You turned to find Joe watching you, ignoring the stares of your former company’s men.
“Not me, my date didn’t slap me on the way out.” You joked.
“Good,” Joe said, “Because then I’d have to kill him.”
Your face flushed at that, and you knew he would have done exactly that, “What’d you say to her anyway?”
“That I had to take care of some unfinished business with a past lover. Take a trip down memory lane.” Joe shrugged. You slapped his arm as he laughed at the look on your face, and then said, “No, I told her she was a great girl but that it just wouldn’t work.”
“Must have been the way you said it.”
“I am known to be quite the asshole.” Joe admitted, “What do you say, wanna come back to my hotel or go back to your place?”
“A bit forward, aren’t you?” You scoffed.
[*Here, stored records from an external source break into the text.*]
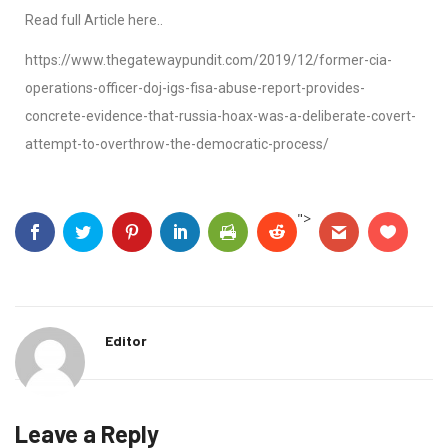
Read full Article here..
https://www.thegatewaypundit.com/2019/12/former-cia-
operations-officer-doj-igs-fisa-abuse-report-provides-
concrete-evidence-that-russia-hoax-was-a-deliberate-covert-
attempt-to-overthrow-the-democratic-process/
">
Editor
Leave a Reply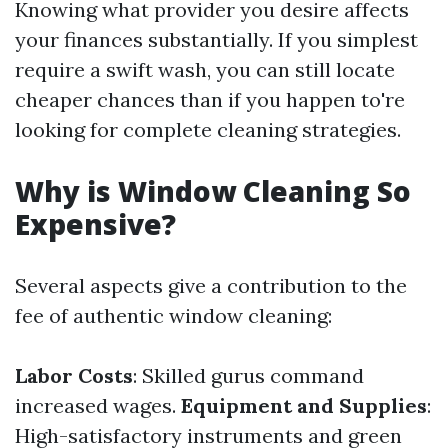
Knowing what provider you desire affects
your finances substantially. If you simplest
require a swift wash, you can still locate
cheaper chances than if you happen to're
looking for complete cleaning strategies.
Why is Window Cleaning So
Expensive?
Several aspects give a contribution to the
fee of authentic window cleaning:
Labor Costs
: Skilled gurus command
increased wages.
Equipment and Supplies
:
High-satisfactory instruments and green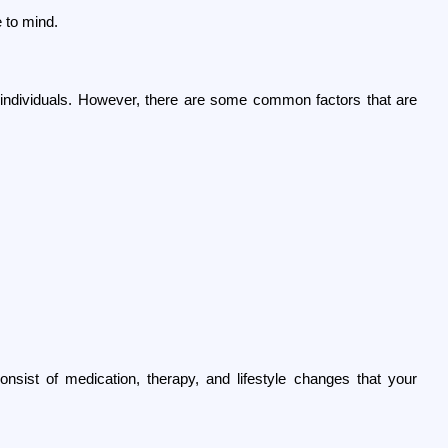
e to mind.
ndividuals. However, there are some common factors that are 
sist of medication, therapy, and lifestyle changes that your 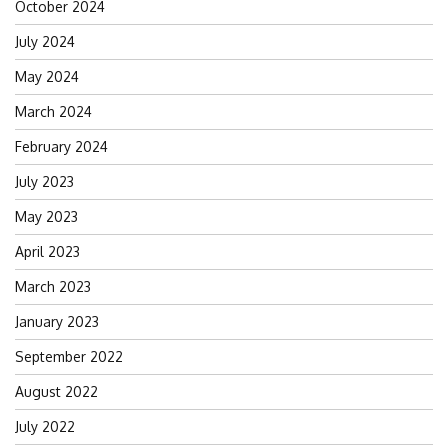
October 2024
July 2024
May 2024
March 2024
February 2024
July 2023
May 2023
April 2023
March 2023
January 2023
September 2022
August 2022
July 2022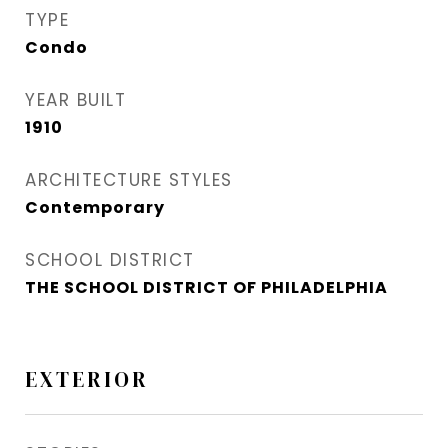
TYPE
Condo
YEAR BUILT
1910
ARCHITECTURE STYLES
Contemporary
SCHOOL DISTRICT
THE SCHOOL DISTRICT OF PHILADELPHIA
EXTERIOR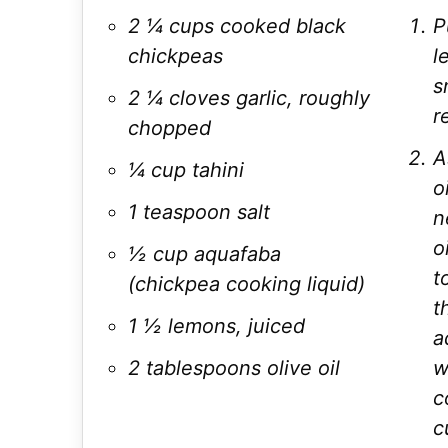
2 ¼ cups cooked black
P
chickpeas
l
s
2 ¼ cloves garlic, roughly
r
chopped
A
¼ cup tahini
o
1 teaspoon salt
n
o
½ cup aquafaba
t
(chickpea cooking liquid)
t
1 ½ lemons, juiced
a
2 tablespoons olive oil
w
c
c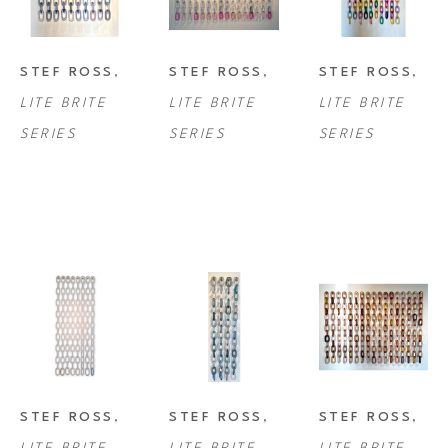
STEF ROSS
, 
STEF ROSS
, 
STEF ROSS
, 
LITE BRITE 
LITE BRITE 
LITE BRITE 
SERIES
SERIES
SERIES
STEF ROSS
, 
STEF ROSS
, 
STEF ROSS
, 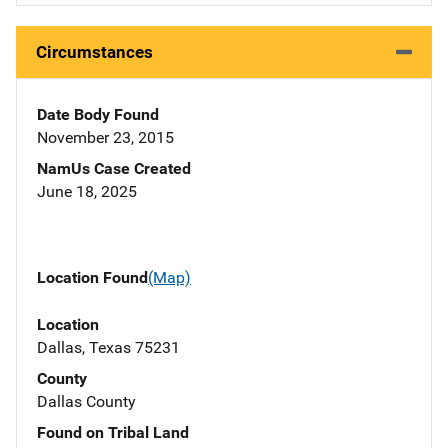
Circumstances
Date Body Found
November 23, 2015
NamUs Case Created
June 18, 2025
Location Found
(Map)
Location
Dallas, Texas 75231
County
Dallas County
Found on Tribal Land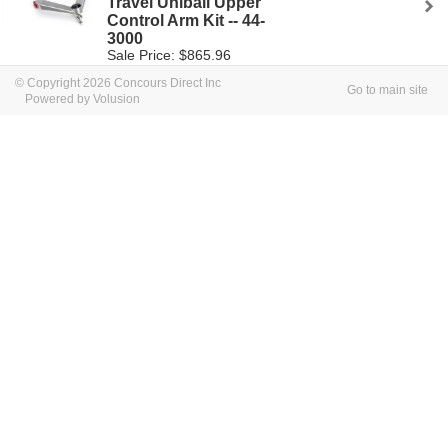
Travel Uniball Upper
Control Arm Kit -- 44-
3000
Sale Price: $865.96
© Copyright 2026 Concours Direct Inc
Go to main site
Powered by Volusion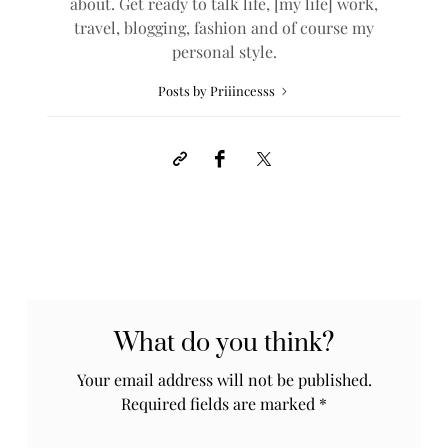
about. Get ready to talk life, [my life] work,
travel, blogging, fashion and of course my
personal style.
Posts by Priiincesss
What do you think?
Your email address will not be published.
Required fields are marked
*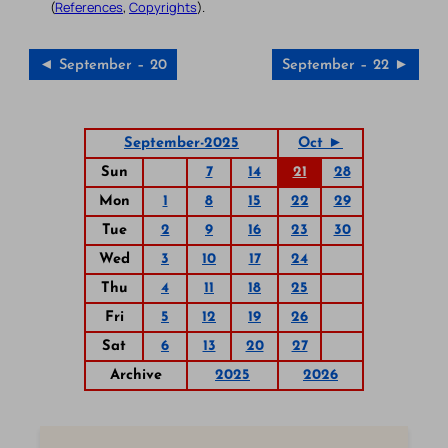
(
References
,
Copyrights
).
◄ September – 20
September – 22 ►
September-2025
Oct ►
Sun
7
14
21
28
Mon
1
8
15
22
29
Tue
2
9
16
23
30
Wed
3
10
17
24
Thu
4
11
18
25
Fri
5
12
19
26
Sat
6
13
20
27
Archive
2025
2026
“Ah,” He grinned, “I forgot you like me a lot more when you’re a couple drinks in.”
For the second time that night, you slapped his arm.
“Trust me, baby, you’ll be waking up in my arms in the morning.”
The next morning, you did in fact wake up in Joseph Liebgott’s arms.
And you received quite the earful from your roommate when a completely different man dropped you back off at your place well past your curfew.